Ernestine Eckstein Residence
Born in South Bend, Indiana, Ernestine Eckstein (1941-1992) first became involved in activism as a student at Indiana University, where she worked with the NAACP during the Black civil rights movement. Eckstein joined the more progressive Congress of Racial Equality (CORE) after moving to New York City in May 1963. Even though she had been attracted to several female teachers and friends in her youth, she did not fully understand the concept of homosexuality until being introduced to the city’s gay community:
“I’d never known anyone who was homosexual …. Never heard the word mentioned …. This was a kind of blank that had never been filled in by anything — reading, experience, anything — until after I came to New York.”
She soon came across ads in the Village Voice for Mattachine Society of New York lectures, where she learned about the New York chapter of the Daughters of Bilitis (DOB). Seeking to become politically active in the LGBT rights movement, she joined both “homophile” organizations.
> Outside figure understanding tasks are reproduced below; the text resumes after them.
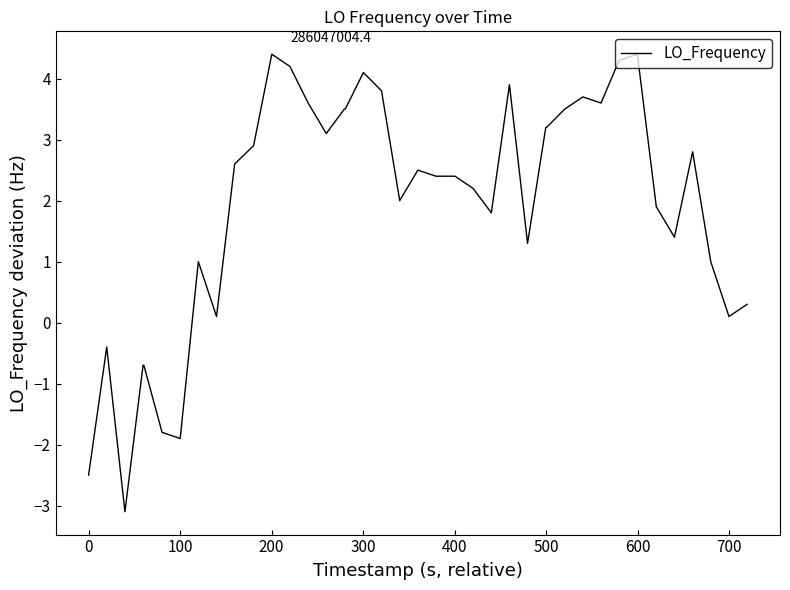

What is the minimum value shown in the chart?

-3.1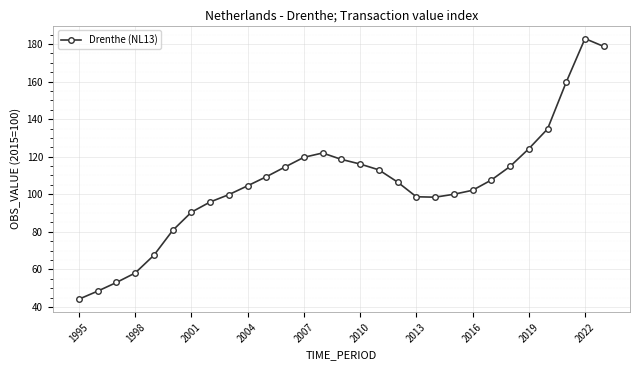

What is the smallest value displayed?

44.2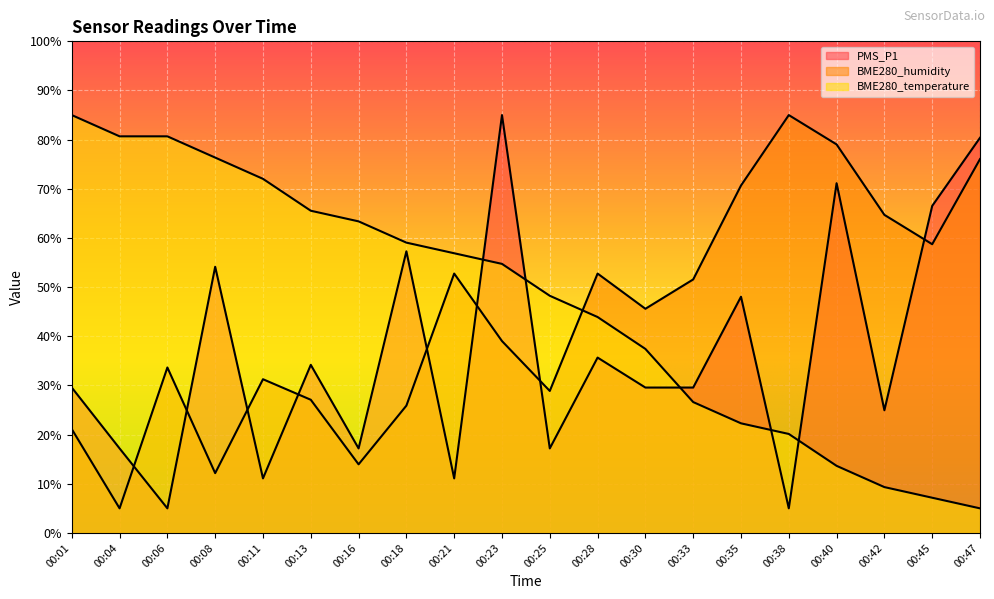

How many times do PMS_P1 and BME280_humidity cross each other?

8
City directories list Eckstein as living at 437 East 12th Street in the East Village from 1964 to 1970, though historian Marcia Gallo notes that she left for the San Francisco Bay Area in 1968. Eckstein is listed under her real name, Ernestine D. Eppenger, in the directories (some gay rights activists used pseudonyms to protect their identities).
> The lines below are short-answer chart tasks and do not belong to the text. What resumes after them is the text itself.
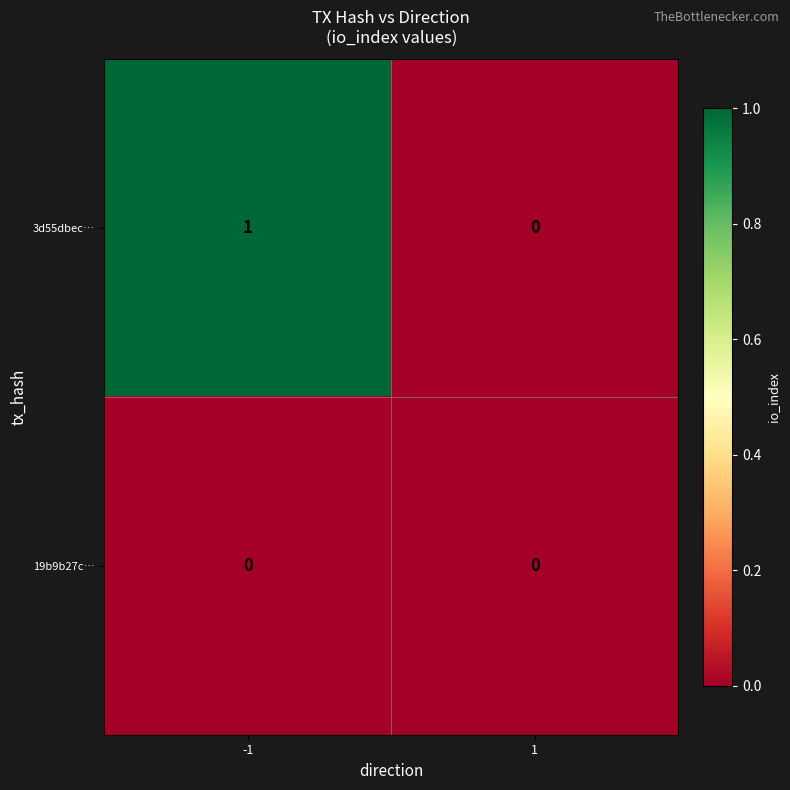

Rank the series by their average value, from highest to lowest.

3d55dbec…, 19b9b27c…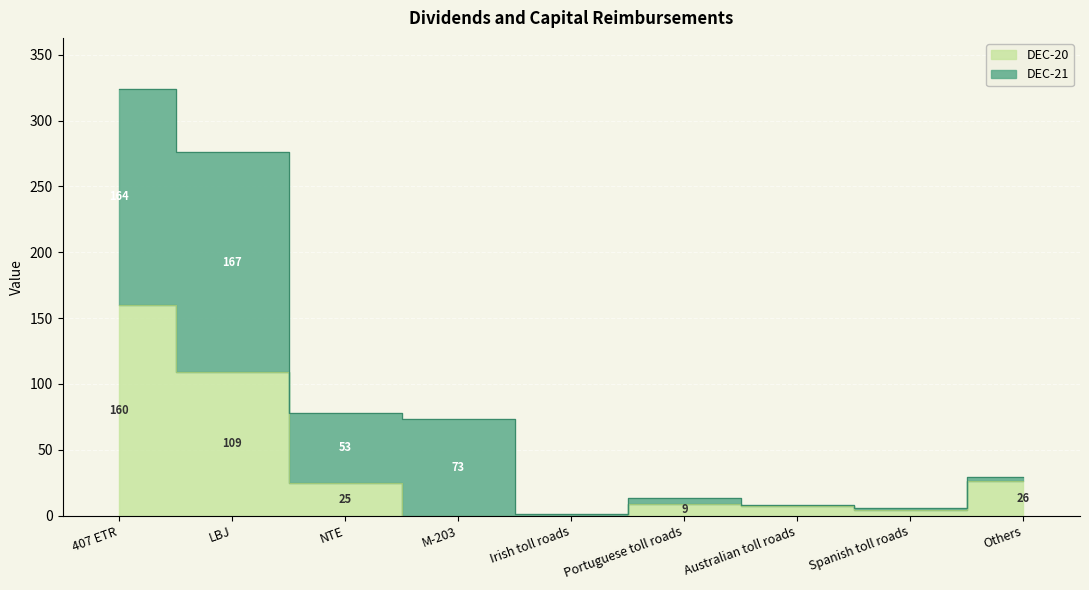

Which label corresponds to the smallest value in the chart?

M-203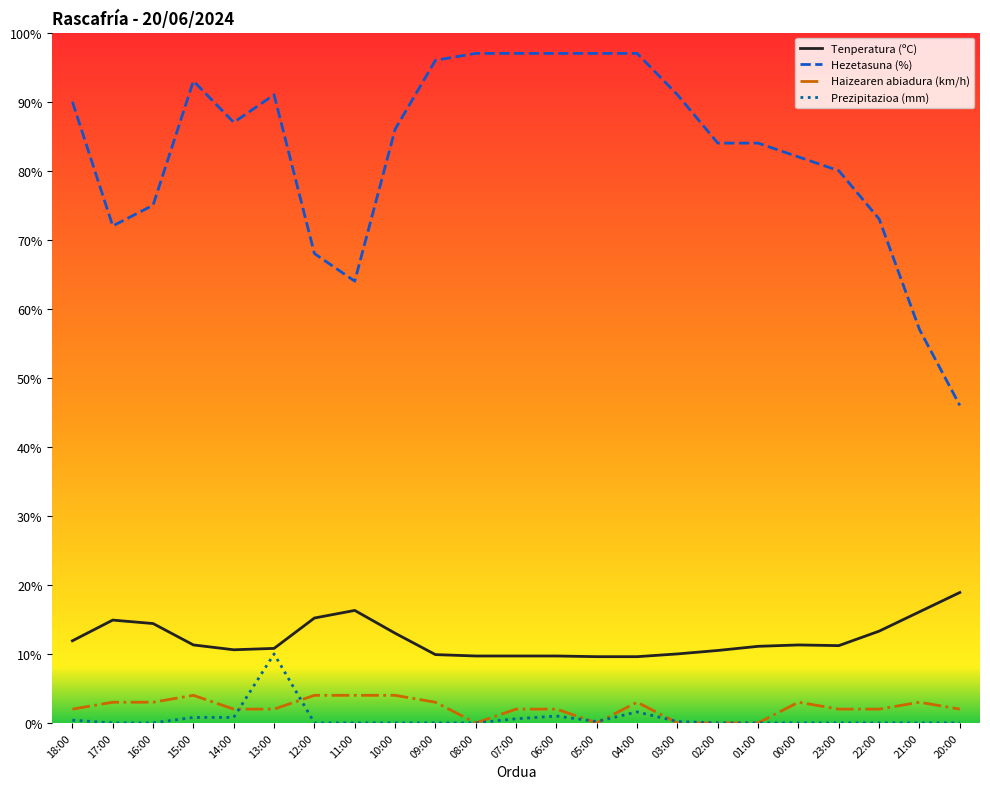

The value of Hezetasuna (%) at 08:00 is 31.9. True or false?

False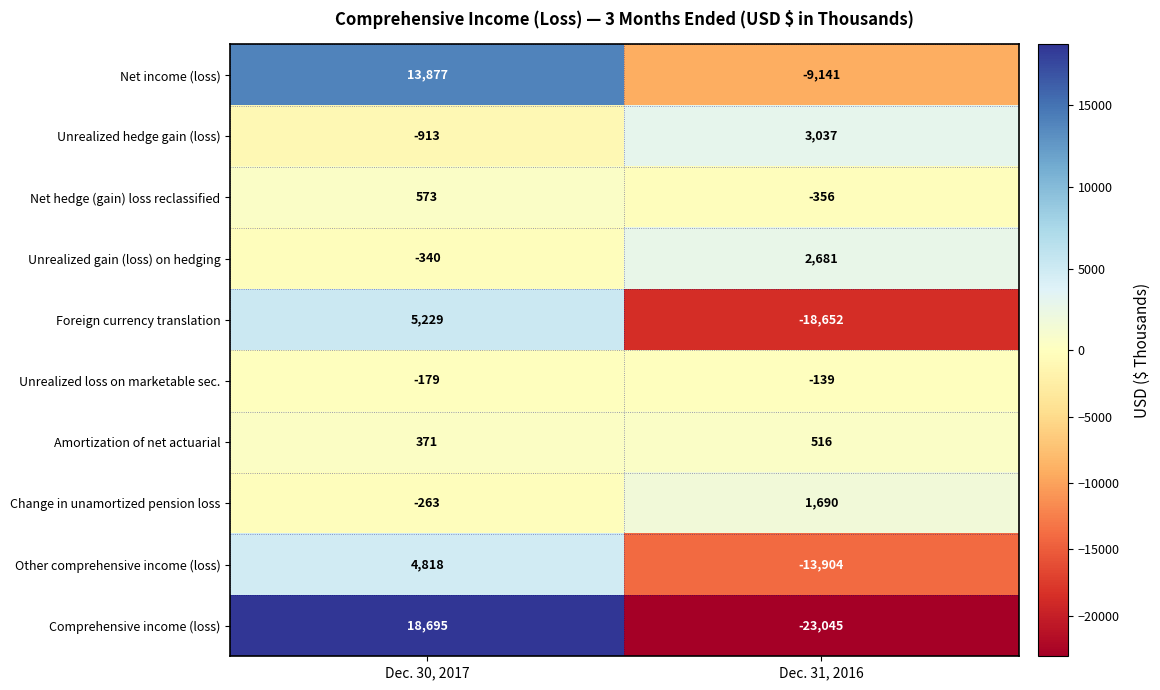

Which series has the largest range (max minus min)?

Comprehensive income (loss)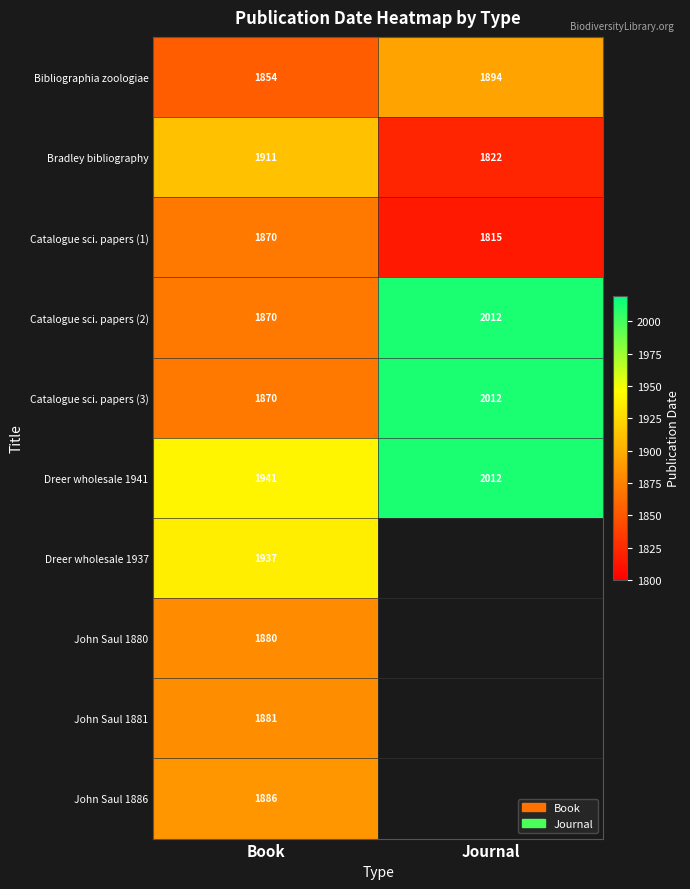

List the labels in order of Catalogue sci. papers (2) value, smallest first.

Book, Journal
Eckstein’s time in New York was her most influential as an LGBT rights activist. In the mid-1960s, she was vice president of DOB’s New York chapter and participated in two 1965 pickets to bring attention to discrimination against homosexuals: the first July 4th “Annual Reminder Day” in Philadelphia and an October 23rd picket in front of the White House. Photos indicate that she was the only participant of color and one of a handful of women. DOB activists Barbara Gittings and Kay Tobin (real name Kay Lahusen) conducted her only known interview, published in the June 1966 issue of The Ladder (1957-1972), DOB’s national magazine, in which Eckstein became the first lesbian of color to be featured on the cover (in 1964, a year after Gittings became editor of The Ladder, photos of real lesbians replaced line drawings on the cover). In the interview, Eckstein speaks of the importance of LGBT people getting more involved in courtroom action in order to change laws and gain public exposure for gay rights, as was already happening in the Black civil rights movement.
Eckstein’s wish to bring more progressive changes to DOB was met with challenges, such as when her plan to have gay rights leader Frank Kameny speak to the New York chapter was ultimately overruled. By June 1966, she stepped down as vice president. Eventually growing tired of the conservatism and infighting, she left for the Bay Area and became involved in Black feminist issues with Black Women Organized for Action (BWOA). Little is known about her later life. She died in San Pablo, CA, at the age of 51.
Allen Ginsberg Residence
Allen Ginsberg (1926-1997), one of the 20th century’s foremost American poets, was a founding figure of the Beat Generation, a literary movement that explored United States politics and society in the post-World War II era. He is heavily associated with the East Village, living in the neighborhood for the majority of his adult life. Ginsberg’s longest residency was in a fourth-floor apartment in this building, from 1975 to 1996. Peter Orlovsky, his life partner, continued living here until about 2009, one year before his death.
Ginsberg also kept two other apartments here: one he used for work and one he sublet to friends and students. He and Orlovsky entertained a number of artistic and literary figures over the years, including Beat writers Herbert Huncke and William S. Burroughs. Musician Arthur Russell, who briefly dated Ginsberg, also lived in the building.
During his years on East 12th Street, Ginsberg continued his writing and activism work, keeping a busy schedule despite numerous health issues. In 1979, he was inducted into the American Academy of Arts and Letters and also received the Medal of Honor (for literature) from the National Arts Club. In 1995, he was a finalist for the Pulitzer Prize for his book Cosmopolitan Greetings: Poems 1986-1992. From 1996 to 1997, the last year of his life, he lived in an apartment at 404 East 14th Street.